Electrical stimulation of the dorsal periaqueductal gray decreases volume of the brain infarction independently of accompanying hypertension and cerebrovasodilation

Abstract

We investigated whether selective stimulation of neurons of the sympathoinhibitory ventral periaqueductal gray (VPAG), or sympathoexcitatory dorsal periaqueductal gray (DPAG), differentially modulates CBF and EEG and exerts neuroprotection. Electrical stimulation of either regions of PAG comparably elevated AP and CBF, whereas chemical stimulation with the D,L-homocysteine produced either sympathoinhibition accompanied by decrease in CBF from ventral region or sympathoexcitation accompanied by increase in CBF from dorsal region in nonspinalized rats.
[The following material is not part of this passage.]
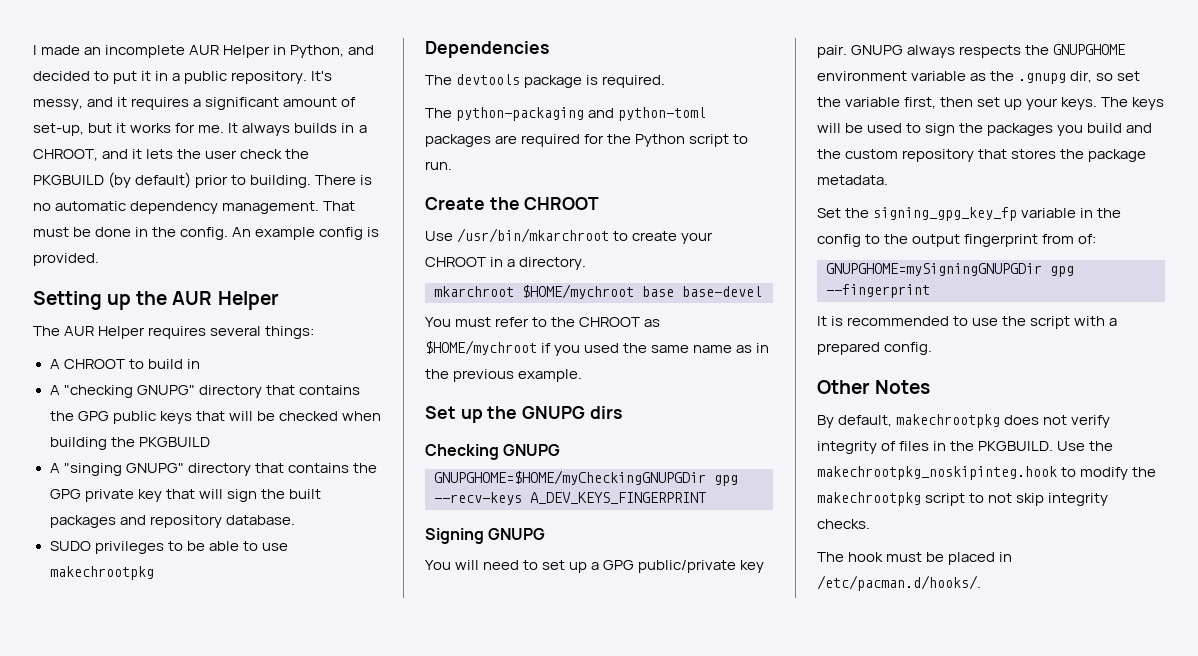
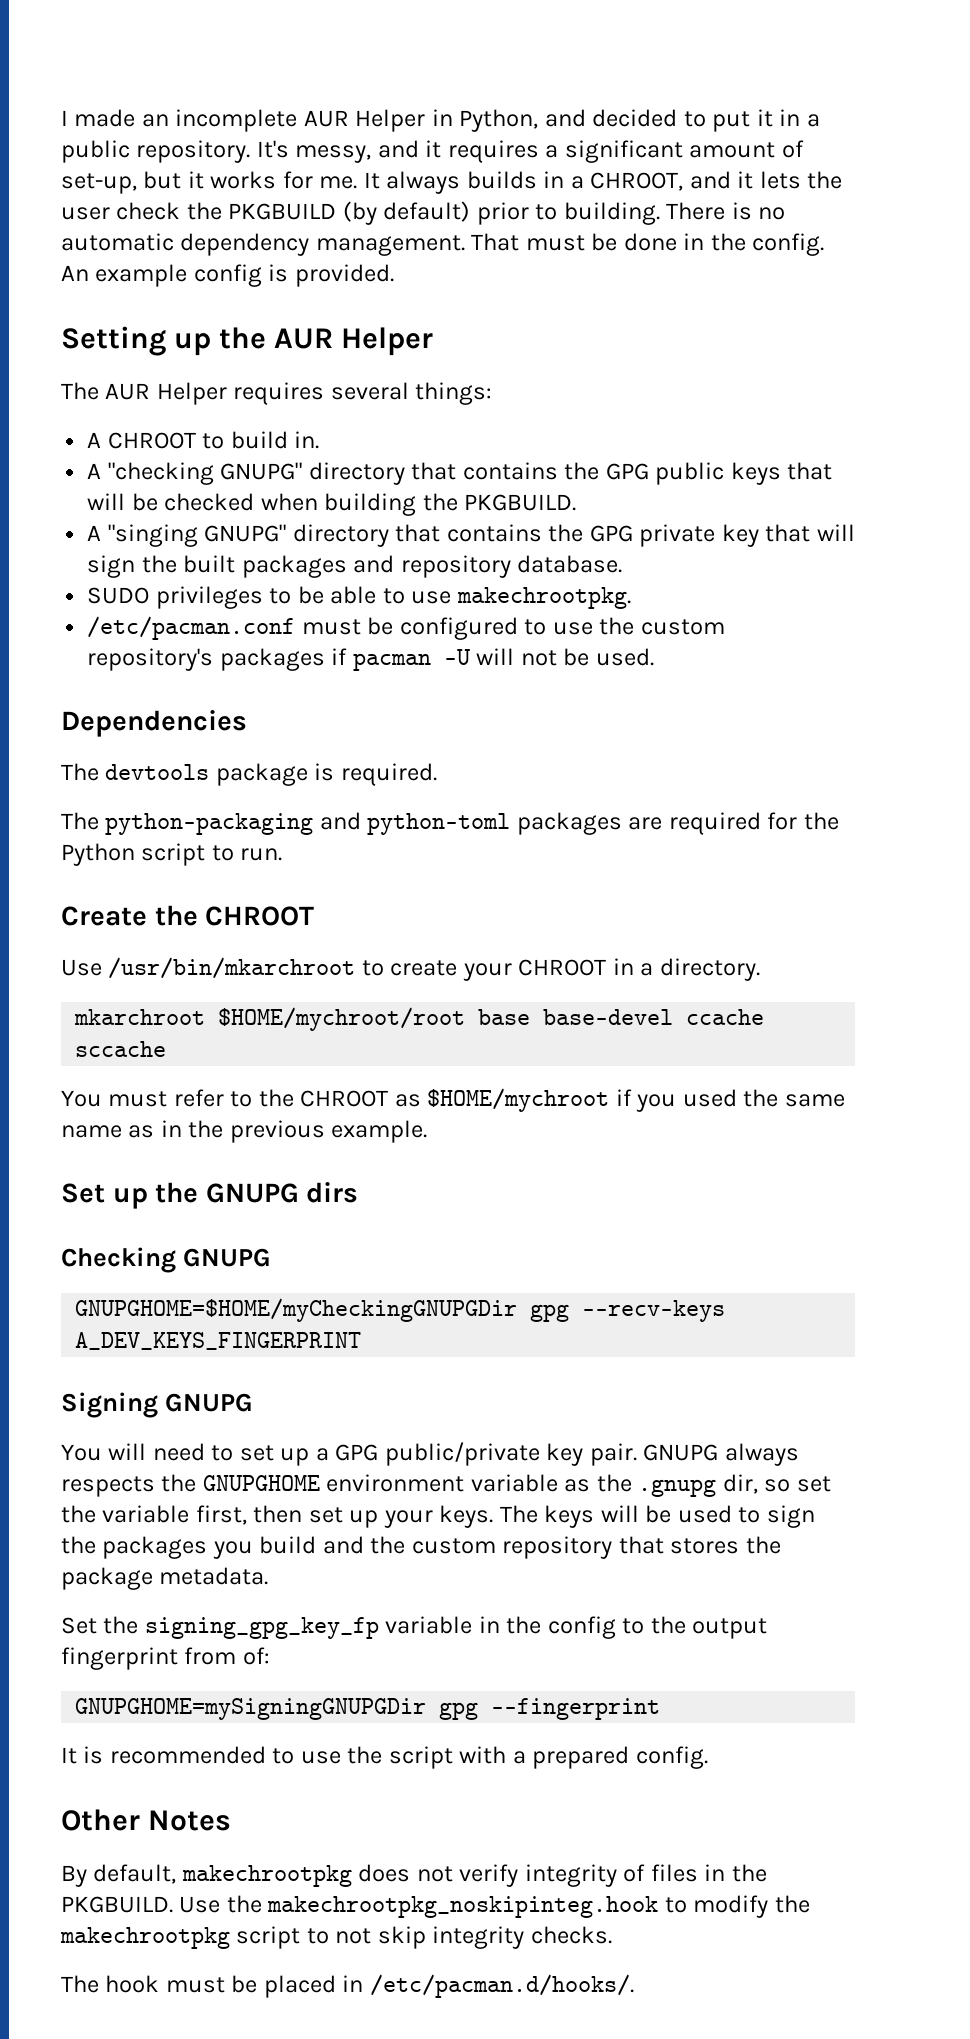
[186,359,200,369] in -> [294,431,320,449] in.
[138,437,210,447] PKGBUILD -> [464,494,577,511] PKGBUILD.
[49,566,154,580] makechrootpkg -> [456,587,631,609] [87,616,725,640] [87,648,654,671] makechrootpkg. // /etc/pacman.conf must be configured to use the custom repository's packages if pacman -U will not be used.
[522,284,634,299] $HOME/mychroot -> [218,1007,466,1031] $HOME/mychroot/root
(762, 291) none -> [686,1009,765,1025] [75,1041,167,1057] ccache sccache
The CBF effects evoked from DPAG and VPAG by chemical stimulation were preserved in spinalized rats supporting that the evoked CBF responses result directly from stimulation and are not secondary to AP changes. Stimulation of either region, whether chemical or electrical, synchronized the EEG. To explore whether PAG stimulation might protect the brain against ischemic injury, in other rats the VPAG or DPAG were stimulated for 1 h (50 Hz, 1 s on/1 s off, 75-100 microA) and the middle cerebral artery occluded 72 h later. Stimulation of the DPAG, but not VPAG, significantly reduced infarction volumes relative to sham-stimulated controls as determined 24 h after occlusion. Elevations of AP and CBF did not differ between groups. We conclude: (a). intrinsic neurons of D- and VPAG differentially regulate CBF; (b). neurons of DPAG are neuroprotective independently of changes in CBF and/or AP. The DPAG effect on infarct volume may be related to the central neuroprotective pathway evoked by stimulation of the cerebellar FN.